TASK >>
Can you output the data below verbatim, line for line, from start to finish?

● ● ●

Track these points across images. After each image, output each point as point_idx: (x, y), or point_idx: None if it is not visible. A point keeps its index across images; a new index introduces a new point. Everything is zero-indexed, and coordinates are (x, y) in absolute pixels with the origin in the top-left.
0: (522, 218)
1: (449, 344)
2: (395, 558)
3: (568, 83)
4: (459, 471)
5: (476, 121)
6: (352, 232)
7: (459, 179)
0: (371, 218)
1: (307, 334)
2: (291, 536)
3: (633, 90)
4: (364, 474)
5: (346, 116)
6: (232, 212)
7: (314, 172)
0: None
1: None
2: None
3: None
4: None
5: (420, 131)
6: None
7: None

● ● ●

ANSWER IN FULL >>
Track these points across images. After each image, output each point as point_idx: (x, y), or point_idx: None if it is not visible. A point keeps its index across images; a new index introduces a new point. Everything is zero-indexed, and coordinates are (x, y) in absolute pixels with the origin in the top-left.
0: (522, 218)
1: (449, 344)
2: (395, 558)
3: (568, 83)
4: (459, 471)
5: (476, 121)
6: (352, 232)
7: (459, 179)
0: (371, 218)
1: (307, 334)
2: (291, 536)
3: (633, 90)
4: (364, 474)
5: (346, 116)
6: (232, 212)
7: (314, 172)
0: None
1: None
2: None
3: None
4: None
5: (420, 131)
6: None
7: None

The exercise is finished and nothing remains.